T ü r k i y e ' n i n   B i r i k i m i

K R O N İ K  M E D Y A
Basında 'kanıtlar': En çok
Sabah'a şaşırdık...

ABD Dışişleri Bakanı Colin Powell'ın BM Güvenlik Konseyi'ne sunduğu "kanıtlar", Türk basınında nasıl değerlendirildi? Kanıtları "fena bulmayanlar" da vardı, "içi boş" diyenler de... Ama "Saddam'a suçüstü" sürmanşetiyle "kanıtlar"ı "kaya gibi" bulduğunu demeye getiren Sabah bütün refiklerinden ayrılıyordu...

Daha önce yaptığımız bir değerlendirmede, ABD'nin Irak'a karşı girişmeyi planladığı işgale karşı tavır konusunda Sabah'ı "arada bir yere" yerleştirmiştik... Gerçekten de bu gazete, savaş konusunda gününe göre değişen bir çizgi izliyordu. Sanki Yazıişleri'nde o gün hangi eğilim ağırlıktaysa, o eğlimin seçtiği haberler öne çıkıyormuş gibi bir izlenimimiz vardı... Keza aynı karışıklığı "Sabah diyor ki"nin yazarı Erdal Şafak'ta da gözlemleyebiliyorduk...

Fakat gazetenin genel yayın yönetmeni Ergun Babahan farklıydı. Babahan, yazdığı birkaç yazıda, yaklaşan şeyin bir petrol savaşı, ABD'nin bölgeye nizam verme savaşı olduğunu söylemiş, kalan her şeyin bu işin bahanesi olduğunu savunmuştu.

[Veri kümesi kayıtları]
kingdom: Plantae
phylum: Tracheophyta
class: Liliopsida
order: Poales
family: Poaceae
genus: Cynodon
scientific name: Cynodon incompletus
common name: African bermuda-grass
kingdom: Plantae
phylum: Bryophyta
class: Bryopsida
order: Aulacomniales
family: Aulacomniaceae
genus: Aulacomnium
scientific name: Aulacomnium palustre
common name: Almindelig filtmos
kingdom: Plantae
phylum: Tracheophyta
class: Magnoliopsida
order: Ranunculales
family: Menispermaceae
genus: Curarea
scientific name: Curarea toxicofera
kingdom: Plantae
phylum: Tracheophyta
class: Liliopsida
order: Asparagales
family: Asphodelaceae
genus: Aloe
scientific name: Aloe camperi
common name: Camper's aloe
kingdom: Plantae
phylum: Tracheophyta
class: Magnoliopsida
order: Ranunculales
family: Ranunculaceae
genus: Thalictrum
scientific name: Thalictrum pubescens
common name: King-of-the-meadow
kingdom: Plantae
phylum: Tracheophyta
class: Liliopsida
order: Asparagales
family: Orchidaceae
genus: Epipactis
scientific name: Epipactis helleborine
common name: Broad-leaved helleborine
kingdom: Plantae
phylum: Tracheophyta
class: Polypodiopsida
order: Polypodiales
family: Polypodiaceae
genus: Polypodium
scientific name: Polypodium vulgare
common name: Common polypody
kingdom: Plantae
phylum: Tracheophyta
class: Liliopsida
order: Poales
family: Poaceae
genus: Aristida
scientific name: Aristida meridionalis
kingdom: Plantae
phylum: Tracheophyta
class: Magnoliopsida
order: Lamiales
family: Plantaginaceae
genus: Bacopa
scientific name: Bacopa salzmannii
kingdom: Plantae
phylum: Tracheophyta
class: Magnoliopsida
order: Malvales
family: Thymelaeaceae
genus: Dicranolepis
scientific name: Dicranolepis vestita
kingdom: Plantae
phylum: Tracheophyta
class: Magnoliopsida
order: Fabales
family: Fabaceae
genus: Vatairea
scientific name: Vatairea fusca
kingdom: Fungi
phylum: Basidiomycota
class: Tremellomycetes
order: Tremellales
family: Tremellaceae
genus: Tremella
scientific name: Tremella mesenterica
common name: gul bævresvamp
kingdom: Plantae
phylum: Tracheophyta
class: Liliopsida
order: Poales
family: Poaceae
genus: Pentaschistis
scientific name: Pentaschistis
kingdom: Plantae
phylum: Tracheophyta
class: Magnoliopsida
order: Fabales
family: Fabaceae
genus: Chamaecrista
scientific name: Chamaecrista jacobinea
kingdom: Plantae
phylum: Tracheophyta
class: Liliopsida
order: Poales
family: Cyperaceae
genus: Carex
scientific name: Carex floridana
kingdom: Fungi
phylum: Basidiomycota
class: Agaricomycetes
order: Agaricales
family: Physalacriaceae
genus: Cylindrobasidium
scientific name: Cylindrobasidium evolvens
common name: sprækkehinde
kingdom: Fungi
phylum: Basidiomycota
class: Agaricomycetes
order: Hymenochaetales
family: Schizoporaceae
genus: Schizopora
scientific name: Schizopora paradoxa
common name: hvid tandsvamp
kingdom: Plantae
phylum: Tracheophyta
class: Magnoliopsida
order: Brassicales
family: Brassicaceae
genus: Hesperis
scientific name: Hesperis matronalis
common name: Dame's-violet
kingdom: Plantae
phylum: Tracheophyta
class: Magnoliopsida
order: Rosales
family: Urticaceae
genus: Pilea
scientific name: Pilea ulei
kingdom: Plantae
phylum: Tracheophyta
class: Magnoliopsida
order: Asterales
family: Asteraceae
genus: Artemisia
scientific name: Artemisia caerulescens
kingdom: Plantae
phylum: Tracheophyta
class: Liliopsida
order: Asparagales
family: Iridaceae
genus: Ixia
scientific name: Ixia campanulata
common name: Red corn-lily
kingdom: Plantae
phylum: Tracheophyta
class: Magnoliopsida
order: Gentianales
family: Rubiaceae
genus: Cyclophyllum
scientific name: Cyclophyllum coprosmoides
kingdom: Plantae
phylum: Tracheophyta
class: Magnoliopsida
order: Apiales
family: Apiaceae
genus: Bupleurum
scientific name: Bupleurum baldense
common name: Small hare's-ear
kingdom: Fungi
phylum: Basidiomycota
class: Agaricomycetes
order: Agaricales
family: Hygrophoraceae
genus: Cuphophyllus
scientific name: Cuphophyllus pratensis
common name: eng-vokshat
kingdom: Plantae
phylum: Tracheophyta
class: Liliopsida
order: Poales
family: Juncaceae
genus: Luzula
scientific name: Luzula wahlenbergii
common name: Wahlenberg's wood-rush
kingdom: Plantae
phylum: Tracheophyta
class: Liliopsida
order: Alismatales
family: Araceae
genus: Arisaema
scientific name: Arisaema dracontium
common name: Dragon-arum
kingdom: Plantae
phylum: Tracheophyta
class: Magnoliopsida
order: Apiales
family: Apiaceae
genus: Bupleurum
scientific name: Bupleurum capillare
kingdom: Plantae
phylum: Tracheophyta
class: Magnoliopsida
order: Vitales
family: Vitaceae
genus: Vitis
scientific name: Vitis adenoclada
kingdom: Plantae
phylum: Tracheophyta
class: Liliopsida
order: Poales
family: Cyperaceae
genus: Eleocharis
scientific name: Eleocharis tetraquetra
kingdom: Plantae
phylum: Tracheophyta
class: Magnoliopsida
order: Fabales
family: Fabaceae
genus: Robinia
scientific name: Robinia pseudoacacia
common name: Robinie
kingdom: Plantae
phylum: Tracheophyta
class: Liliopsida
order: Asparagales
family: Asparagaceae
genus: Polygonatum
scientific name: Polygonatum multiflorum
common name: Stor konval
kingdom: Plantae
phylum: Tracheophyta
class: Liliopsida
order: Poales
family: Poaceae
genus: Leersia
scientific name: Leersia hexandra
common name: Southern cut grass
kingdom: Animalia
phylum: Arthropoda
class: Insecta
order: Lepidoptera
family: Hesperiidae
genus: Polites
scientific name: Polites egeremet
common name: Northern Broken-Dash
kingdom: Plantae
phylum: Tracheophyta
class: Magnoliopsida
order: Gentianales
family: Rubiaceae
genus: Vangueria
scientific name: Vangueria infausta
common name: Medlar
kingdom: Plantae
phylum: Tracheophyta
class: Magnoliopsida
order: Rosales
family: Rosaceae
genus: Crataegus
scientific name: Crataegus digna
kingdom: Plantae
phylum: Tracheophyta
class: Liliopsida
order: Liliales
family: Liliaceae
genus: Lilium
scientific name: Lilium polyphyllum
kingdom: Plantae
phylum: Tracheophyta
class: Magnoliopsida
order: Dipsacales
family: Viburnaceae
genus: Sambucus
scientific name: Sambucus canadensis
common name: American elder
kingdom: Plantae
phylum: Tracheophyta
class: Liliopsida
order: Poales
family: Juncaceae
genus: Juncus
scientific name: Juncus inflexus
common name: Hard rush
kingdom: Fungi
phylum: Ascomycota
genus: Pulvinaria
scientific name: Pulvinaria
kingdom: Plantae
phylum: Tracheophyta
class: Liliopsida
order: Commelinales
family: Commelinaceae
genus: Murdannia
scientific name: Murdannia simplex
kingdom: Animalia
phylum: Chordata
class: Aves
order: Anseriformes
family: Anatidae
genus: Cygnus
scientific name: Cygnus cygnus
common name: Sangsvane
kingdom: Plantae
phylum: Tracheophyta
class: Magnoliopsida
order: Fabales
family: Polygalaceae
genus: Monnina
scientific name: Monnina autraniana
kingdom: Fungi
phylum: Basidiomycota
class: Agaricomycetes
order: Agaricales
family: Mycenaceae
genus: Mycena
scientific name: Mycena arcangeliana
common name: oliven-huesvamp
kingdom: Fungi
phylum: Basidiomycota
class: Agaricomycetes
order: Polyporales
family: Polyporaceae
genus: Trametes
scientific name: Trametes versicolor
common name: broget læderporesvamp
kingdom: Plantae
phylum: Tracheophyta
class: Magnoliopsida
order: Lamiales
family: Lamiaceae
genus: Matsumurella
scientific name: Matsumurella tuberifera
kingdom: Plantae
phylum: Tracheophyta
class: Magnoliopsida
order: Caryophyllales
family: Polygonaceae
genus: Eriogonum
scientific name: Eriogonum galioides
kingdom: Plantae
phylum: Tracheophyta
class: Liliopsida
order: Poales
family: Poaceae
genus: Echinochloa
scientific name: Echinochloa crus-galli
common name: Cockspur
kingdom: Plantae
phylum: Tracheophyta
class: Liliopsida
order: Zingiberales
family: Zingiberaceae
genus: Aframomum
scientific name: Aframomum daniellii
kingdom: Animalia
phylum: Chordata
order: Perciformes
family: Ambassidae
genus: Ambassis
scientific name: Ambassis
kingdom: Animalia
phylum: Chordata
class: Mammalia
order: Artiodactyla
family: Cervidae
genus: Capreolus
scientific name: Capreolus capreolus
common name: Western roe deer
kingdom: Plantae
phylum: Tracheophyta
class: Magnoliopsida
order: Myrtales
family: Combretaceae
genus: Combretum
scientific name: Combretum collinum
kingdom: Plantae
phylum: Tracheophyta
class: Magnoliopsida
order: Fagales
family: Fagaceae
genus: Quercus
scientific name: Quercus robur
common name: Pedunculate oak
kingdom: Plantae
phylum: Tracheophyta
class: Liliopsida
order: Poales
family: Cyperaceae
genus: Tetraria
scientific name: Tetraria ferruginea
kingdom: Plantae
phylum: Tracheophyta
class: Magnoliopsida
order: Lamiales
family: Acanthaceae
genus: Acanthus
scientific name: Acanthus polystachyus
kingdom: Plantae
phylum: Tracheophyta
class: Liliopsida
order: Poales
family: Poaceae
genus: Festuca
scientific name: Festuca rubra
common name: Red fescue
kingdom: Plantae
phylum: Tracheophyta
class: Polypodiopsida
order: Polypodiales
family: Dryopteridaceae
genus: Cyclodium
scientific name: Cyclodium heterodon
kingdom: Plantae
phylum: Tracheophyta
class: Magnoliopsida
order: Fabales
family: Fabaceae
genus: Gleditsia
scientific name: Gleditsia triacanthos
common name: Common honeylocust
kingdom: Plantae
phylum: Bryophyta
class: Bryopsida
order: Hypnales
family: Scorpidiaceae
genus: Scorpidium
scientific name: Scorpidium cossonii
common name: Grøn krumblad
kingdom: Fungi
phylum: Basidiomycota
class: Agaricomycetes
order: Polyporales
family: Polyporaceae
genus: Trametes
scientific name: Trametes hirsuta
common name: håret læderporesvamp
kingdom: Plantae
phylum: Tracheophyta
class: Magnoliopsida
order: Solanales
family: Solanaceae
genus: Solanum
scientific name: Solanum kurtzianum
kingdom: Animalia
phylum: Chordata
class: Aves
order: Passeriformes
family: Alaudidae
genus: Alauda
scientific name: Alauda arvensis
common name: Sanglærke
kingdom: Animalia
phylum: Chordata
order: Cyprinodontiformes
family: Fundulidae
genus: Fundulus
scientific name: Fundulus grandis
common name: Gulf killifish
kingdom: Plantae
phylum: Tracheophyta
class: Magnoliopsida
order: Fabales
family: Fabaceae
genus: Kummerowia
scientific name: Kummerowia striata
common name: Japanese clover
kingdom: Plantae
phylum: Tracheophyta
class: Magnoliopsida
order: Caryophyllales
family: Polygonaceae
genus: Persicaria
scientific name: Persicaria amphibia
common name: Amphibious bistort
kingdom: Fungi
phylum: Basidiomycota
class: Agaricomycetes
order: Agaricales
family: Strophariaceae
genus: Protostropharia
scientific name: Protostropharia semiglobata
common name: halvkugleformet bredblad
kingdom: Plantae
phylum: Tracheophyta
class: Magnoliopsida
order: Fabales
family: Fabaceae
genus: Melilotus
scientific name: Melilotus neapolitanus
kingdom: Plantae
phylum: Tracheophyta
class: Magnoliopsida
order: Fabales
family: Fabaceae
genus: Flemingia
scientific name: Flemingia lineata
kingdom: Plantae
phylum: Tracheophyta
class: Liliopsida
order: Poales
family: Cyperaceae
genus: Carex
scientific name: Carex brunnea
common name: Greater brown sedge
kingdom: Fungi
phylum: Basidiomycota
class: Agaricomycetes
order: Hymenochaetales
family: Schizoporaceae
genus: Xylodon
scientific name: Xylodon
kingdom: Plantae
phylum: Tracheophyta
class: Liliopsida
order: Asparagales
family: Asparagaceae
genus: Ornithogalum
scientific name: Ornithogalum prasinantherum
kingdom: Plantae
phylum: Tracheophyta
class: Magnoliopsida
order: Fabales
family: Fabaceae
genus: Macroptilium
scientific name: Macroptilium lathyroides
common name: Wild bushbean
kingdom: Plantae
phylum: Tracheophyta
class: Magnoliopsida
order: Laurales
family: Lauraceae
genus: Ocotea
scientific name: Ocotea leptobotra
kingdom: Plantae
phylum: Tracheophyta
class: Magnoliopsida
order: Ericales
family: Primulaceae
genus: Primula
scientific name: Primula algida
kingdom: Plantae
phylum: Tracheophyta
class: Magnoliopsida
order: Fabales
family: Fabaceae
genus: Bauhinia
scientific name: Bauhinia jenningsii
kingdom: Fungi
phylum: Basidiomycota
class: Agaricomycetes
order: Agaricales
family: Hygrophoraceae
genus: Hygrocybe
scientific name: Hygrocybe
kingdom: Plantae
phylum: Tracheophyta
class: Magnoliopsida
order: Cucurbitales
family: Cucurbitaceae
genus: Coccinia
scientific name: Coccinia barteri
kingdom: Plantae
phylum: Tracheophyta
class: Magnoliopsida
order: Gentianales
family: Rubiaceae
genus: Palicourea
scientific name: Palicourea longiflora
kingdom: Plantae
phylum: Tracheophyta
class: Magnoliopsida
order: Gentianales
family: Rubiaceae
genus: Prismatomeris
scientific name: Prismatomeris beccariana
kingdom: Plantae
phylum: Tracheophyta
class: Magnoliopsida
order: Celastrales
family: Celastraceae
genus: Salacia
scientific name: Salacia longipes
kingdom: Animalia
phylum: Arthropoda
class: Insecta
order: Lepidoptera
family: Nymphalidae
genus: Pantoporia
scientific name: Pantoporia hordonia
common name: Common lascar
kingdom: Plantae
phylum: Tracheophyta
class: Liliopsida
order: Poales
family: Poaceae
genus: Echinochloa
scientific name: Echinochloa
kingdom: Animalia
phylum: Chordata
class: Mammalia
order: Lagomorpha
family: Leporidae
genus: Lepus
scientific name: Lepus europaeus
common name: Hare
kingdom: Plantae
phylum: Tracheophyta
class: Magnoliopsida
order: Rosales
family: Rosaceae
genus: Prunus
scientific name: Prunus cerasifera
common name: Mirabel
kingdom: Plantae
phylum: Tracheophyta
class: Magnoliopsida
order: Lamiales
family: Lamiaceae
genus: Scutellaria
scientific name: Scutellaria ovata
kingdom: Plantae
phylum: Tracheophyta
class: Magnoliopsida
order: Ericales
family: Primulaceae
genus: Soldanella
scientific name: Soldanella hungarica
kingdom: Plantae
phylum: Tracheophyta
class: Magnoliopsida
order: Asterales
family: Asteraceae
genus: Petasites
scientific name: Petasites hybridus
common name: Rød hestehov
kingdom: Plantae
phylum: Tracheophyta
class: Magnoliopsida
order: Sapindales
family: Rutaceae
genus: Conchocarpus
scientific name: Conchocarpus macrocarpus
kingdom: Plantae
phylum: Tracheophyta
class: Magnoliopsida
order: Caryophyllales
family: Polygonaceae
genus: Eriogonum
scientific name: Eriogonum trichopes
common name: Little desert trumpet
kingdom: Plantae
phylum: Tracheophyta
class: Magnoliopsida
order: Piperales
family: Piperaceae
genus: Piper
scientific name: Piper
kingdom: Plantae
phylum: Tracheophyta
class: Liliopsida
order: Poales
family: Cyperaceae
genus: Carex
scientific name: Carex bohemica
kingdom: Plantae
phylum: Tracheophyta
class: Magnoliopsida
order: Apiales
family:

(Görevler)
1 – Powell'ın kanıtlarına dair yazıdaki "T ü r k i y" ile başlayıp "Şafak'ta da gözlemleyebiliyorduk..." ile biten bölümü olduğu gibi tekrarlayın.
2 – Powell'ın kanıtlarına dair yazıya göre Sabah gazetesinin genel yayın yönetmeni kimdir?
3 – Powell'ın kanıtlarına dair yazının devamını, son cümlenin ardından başlayarak yazın.
Listenin metinle bir ilgisi yoktur.

(Sonuçlar)
1 –
T ü r k i y e ' n i n   B i r i k i m i

K R O N İ K  M E D Y A
Basında 'kanıtlar': En çok
Sabah'a şaşırdık...

ABD Dışişleri Bakanı Colin Powell'ın BM Güvenlik Konseyi'ne sunduğu "kanıtlar", Türk basınında nasıl değerlendirildi? Kanıtları "fena bulmayanlar" da vardı, "içi boş" diyenler de... Ama "Saddam'a suçüstü" sürmanşetiyle "kanıtlar"ı "kaya gibi" bulduğunu demeye getiren Sabah bütün refiklerinden ayrılıyordu...

Daha önce yaptığımız bir değerlendirmede, ABD'nin Irak'a karşı girişmeyi planladığı işgale karşı tavır konusunda Sabah'ı "arada bir yere" yerleştirmiştik... Gerçekten de bu gazete, savaş konusunda gününe göre değişen bir çizgi izliyordu. Sanki Yazıişleri'nde o gün hangi eğilim ağırlıktaysa, o eğlimin seçtiği haberler öne çıkıyormuş gibi bir izlenimimiz vardı... Keza aynı karışıklığı "Sabah diyor ki"nin yazarı Erdal Şafak'ta da gözlemleyebiliyorduk...

2 – Ergun Babahan.

3 –
İşte bu nedenle, ABD Dışişleri Bakanı Colin Powell'ın 5 Şubat'ta Birleşmiş Milletler Güvenlik Konseyi'ne sunduğu ek kanıtlar listesiyle ilgili olarak, Babahan'ın CNNTürk'te "sıcağı sıcağına" yaptığı değerlendirme ve ertesi günkü Sabah'ın hali bizi çok şaşırttı.

YANLIŞ İNSAN, YANLIŞ CEVAP

Colin Powell'ın 75 dakika süren konuşmasını tamamlamasından hemen sonra, CNNTürk'te program yapmakta olan Mehmet Ali Birand, bazı gazetelerin genel yayın yönetmenlerine bağlanarak, "kanıtların kendilerini ikna edip etmediğini" sordu... Kendisine soru yöneltilenlerden biri de Ergun Babahan'dı...

Babahan'ın cevabına geçmeden önce şunu söyeyelim: Ancak uzmanların, o da "analiz ettikten sonra" (Radikal) değerlendirebilecekleri bir konu hakkında, olan biteni binlerce kilometre uzaklıkta televizyondan izleyen bir gazeteci nasıl konuşabilir? Gazetecinin görevi bu mudur? Onun görevi, bu değerlendirmeyi yapabilecek olanlara mikrofon tutmak değil midir? Dolayısıyla diyoruz ki, her şeyden önce Birand'ın soru yöneltmek için seçtiği kişiler yanlıştı...

Gelelim Babahan'ın cevabına... Babahan, kanıtların kendisi için "ikna edici yönde" olduğunu söyledi Birand'a. Peki, gazetesi ertesi gün nasıl yansıtacaktı Powell'ın konuşmasını? Babahan, buna da kesin bir cevap verdi: "Powell'ın konuşmasının ikna edici olduğunu yazacağız..."

'SADDAM'A SUÇÜSTÜ'

Ertesi gün tam Babahan'ın söylediği gibiydi Sabah... Sürmanşet'in üstbaşlık-başlık-spot kombinasyonunu aktaralım önce:

"Powell, Birleşmiş Milletler Güvenlik Konseyi'nde teknolojik şov yaptı... SADDAM'A SUÇÜSTÜ... ABD Dışişleri Bakanı, Irak'ın silah denetçileriyle işbirliği yapmayıp denetimden kaçtığını uydu fotoğrafları ve ses kayıtlarıyla anlattı..."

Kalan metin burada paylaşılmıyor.